Christy: Solid Acting by Sydney Sweeney, a Tired Genre and a Gut-Punch Finish
By Jim Slotek
Rating: B
It’s fair to say Sydney Sweeney deglamorizes well in the movie Christy. The industry has demanded as much from its serious actresses since Charlize Theron played serial killer Aileen Wuornos, and Sweeney is being taken increasingly seriously these days.
It’s another thing to sit through the end credits, to see footage and photos of the real female boxing champ Christy Martin and be shocked by what a lifetime of taking punches – not to mention eventually bullets - can do to a person, particularly one with as brutal a life as hers.
It’s a wakeup call for anyone who’s watched the entire movie accepting Sweeney is an actual facsimile of Martin, the so-called “Coal Miner’s Daughter.” The nickname alone conjures up Loretta Lynn, and a genre of celebrity biopic whose tropes now weigh heavily on nearly every director who revisits it.
Christy also belongs to something of a sub-genre, biopics about women with raw talent who fall under the spell of, and even marry, their brutal Svengali managers (What’s Love Got to Do With It, Star 80, etc.).
But as mired in its genre as Christy is, every actor in it is better than the movie. Sweeney plays Martin as convincingly tough and inwardly vulnerable, all the way back to high school in small-town West Virginia, when she answers the homophobic taunts of a mean girl with a knockout punch.
Martin had a contradictory complexity. She was closeted, but adopted a girl-next-door image complete with pink frilly clothes (a look created by her violently controlling manager/husband Jim Martin, played with absolute villainy by the always solid Ben Foster) and openly and publicly taunted same-sex fellow women boxers.
Yet she was the one who made women’s boxing happen, an unbeatable champion who crusaded for bigger paydays for the sport, and its most recognizable face until the debut of Martin’s eventual formidable nemesis Laila Ali (Naomi Graham).
The two orbit the inescapable, Las Vegas-based gravity-well of the boxing world’s evil genius, Don King, played with laugh-out-loud hilarity by Chad L. Coleman.
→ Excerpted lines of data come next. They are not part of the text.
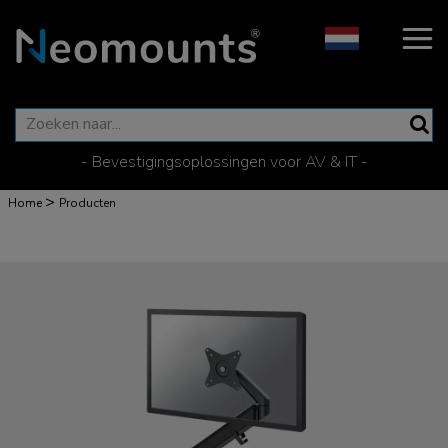
- Bevestigingsoplossingen voor AV & IT -
>
Home
Producten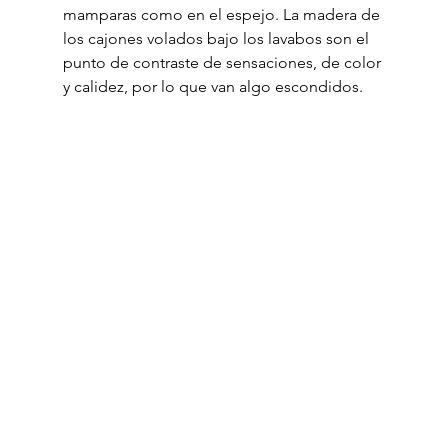
mamparas como en el espejo. La madera de 
los cajones volados bajo los lavabos son el 
punto de contraste de sensaciones, de color 
y calidez, por lo que van algo escondidos.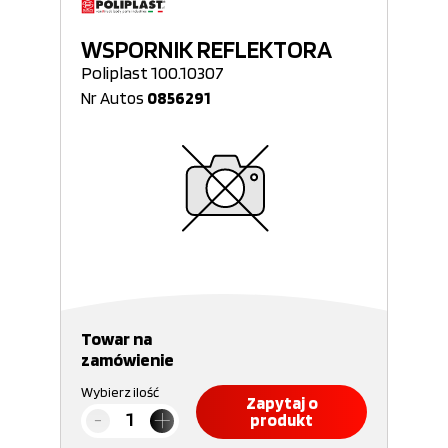
WSPORNIK REFLEKTORA
Poliplast 100.10307
Nr Autos
0856291
Towar na
zamówienie
Wybierz ilość
Zapytaj o
produkt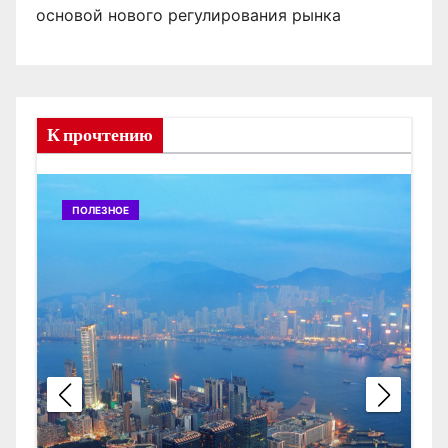
основой нового регулирования рынка
К прочтению
ПОЛЕЗНОЕ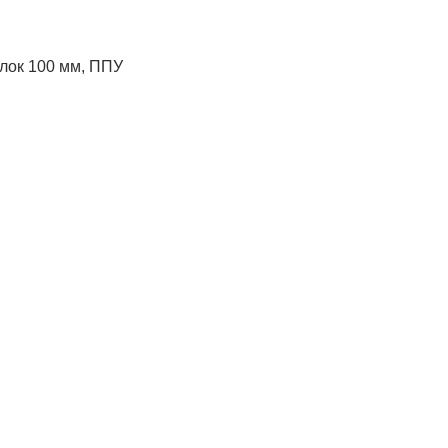
лок 100 мм, ППУ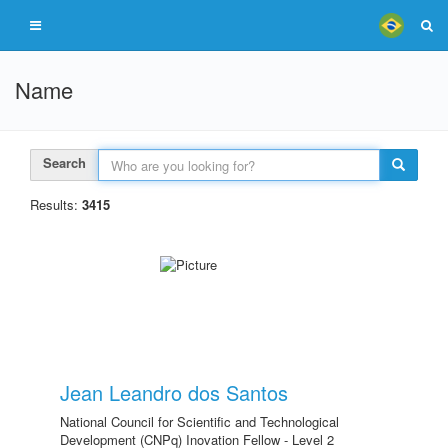
Name
Search
Results:
3415
Jean Leandro dos Santos
National Council for Scientific and Technological
Development (CNPq) Inovation Fellow - Level 2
His scenes, even when he’s coyly revealing his ruthless and vindictive side, add a few laughs to an otherwise grueling life story of addiction, competitive fall from grace and domestic violence.
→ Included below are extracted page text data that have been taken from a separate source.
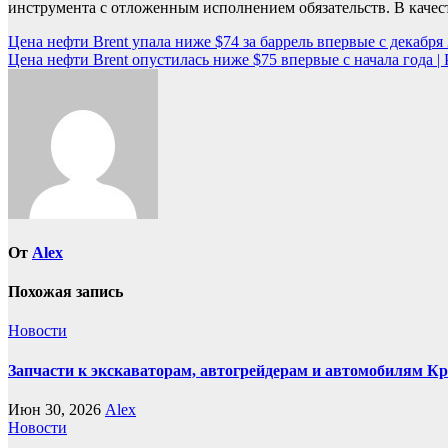
инструмента с отложенным исполнением обязательств. В качест
Навигация
Цена нефти Brent упала ниже $74 за баррель впервые с декабря
Цена нефти Brent опустилась ниже $75 впервые с начала года 
по
записям
От
Alex
Похожая запись
Новости
Запчасти к экскаваторам, автогрейдерам и автомобилям К
Июн 30, 2026
Alex
Новости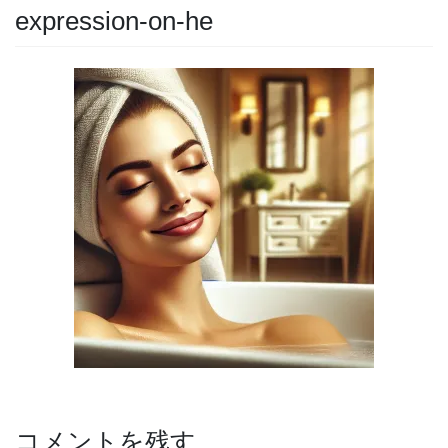
expression-on-he
コメントを残す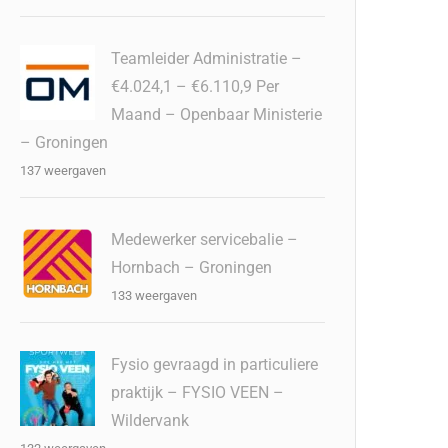
Teamleider Administratie –
€4.024,1 – €6.110,9 Per
Maand – Openbaar Ministerie
– Groningen
137 weergaven
Medewerker servicebalie –
Hornbach – Groningen
133 weergaven
Fysio gevraagd in particuliere
praktijk – FYSIO VEEN –
Wildervank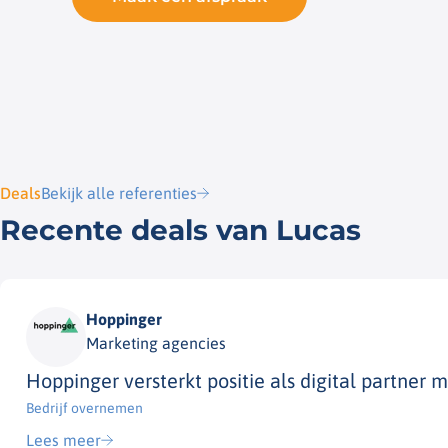
Deals
Bekijk alle referenties
Recente deals van Lucas
Hoppinger
Marketing agencies
Hoppinger versterkt positie als digital partner
Bedrijf overnemen​
Lees meer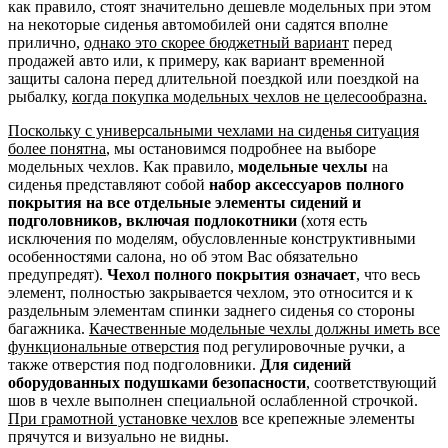
как правило, стоят значительно дешевле модельных при этом
на некоторые сиденья автомобилей они садятся вполне
прилично,
однако это скорее бюджетный вариант
перед
продажей авто или, к примеру, как вариант временной
защиты салона перед длительной поездкой или поездкой на
рыбалку,
когда покупка модельных чехлов не целесообразна.
Поскольку с универсальными чехлами на сиденья ситуация
более понятна
, мы остановимся подробнее на выборе
модельных чехлов. Как правило,
модельные чехлы
на
сиденья представляют собой
набор аксессуаров полного
покрытия на все отдельные элементы сидений и
подголовников, включая подлокотники
(хотя есть
исключения по моделям, обусловленные конструктивными
особенностями салона, но об этом Вас обязательно
предупредят).
Чехол полного покрытия означает
, что весь
элемент, полностью закрывается чехлом, это относится и к
раздельным элементам спинки заднего сиденья со стороны
багажника.
Качественные модельные чехлы должны иметь все
функциональные отверстия
под регулировочные ручки, а
также отверстия под подголовники.
Для сидений
оборудованных подушками безопасности
, соответствующий
шов в чехле выполнен специальной ослабленной строчкой.
При грамотной установке чехлов
все крепежные элементы
прячутся и визуально не видны.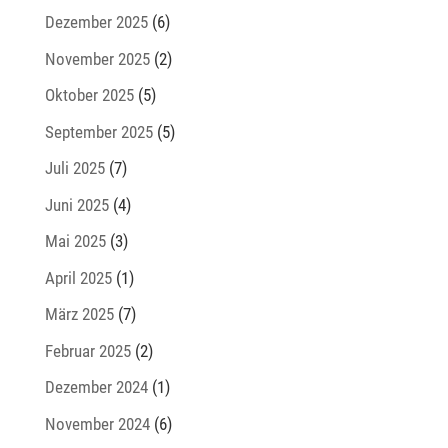
Dezember 2025
(6)
November 2025
(2)
Oktober 2025
(5)
September 2025
(5)
Juli 2025
(7)
Juni 2025
(4)
Mai 2025
(3)
April 2025
(1)
März 2025
(7)
Februar 2025
(2)
Dezember 2024
(1)
November 2024
(6)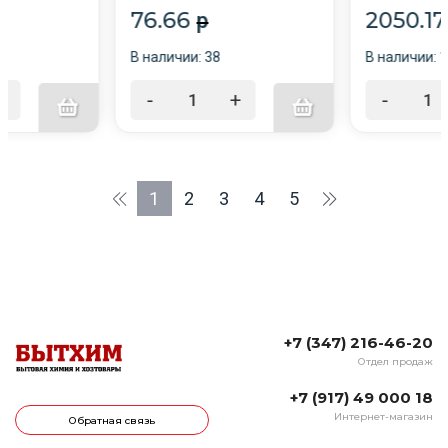
76.66
2050.1
p
В наличии: 38
В наличии: 1
+
-
+
-
1
2
3
4
5
+7 (347) 216-46-20
Отдел продаж
+7 (917) 49 000 18
Интернет-магазин
Обратная связь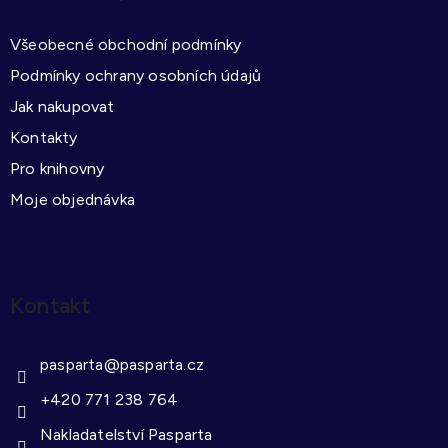
a
t
Všeobecné obchodní podmínky
í
Podmínky ochrany osobních údajů
Jak nakupovat
Kontakty
Pro knihovny
Moje objednávka
Kontakt
pasparta
@
pasparta.cz
+420 771 238 764
Nakladatelství Pasparta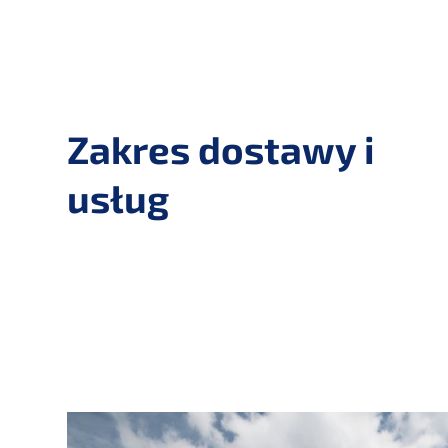
Zakres dostawy i
usług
And as if the movie didn’t have enough in the way of villainy, Merritt Wever plays Martin’s Biblically disapproving mother, who repeatedly looks the other way when her daughter reaches out for help. It may be one-dimensional, but it’s one well-acted dimension.
Christy is ultimately a redemptive story, complete with the discovery of an actual loving relationship. But the road to redemption is rough on the character and, at times, the audience.
Still, it has a certain NASCAR charm (particularly in the early scenes), and characters who effectively carry it forward.
Christy. Directed by David Michôd. Stars Sydney Sweeney, Ben Foster, Chad L. Coleman. Opens in theatres, Friday, November 7.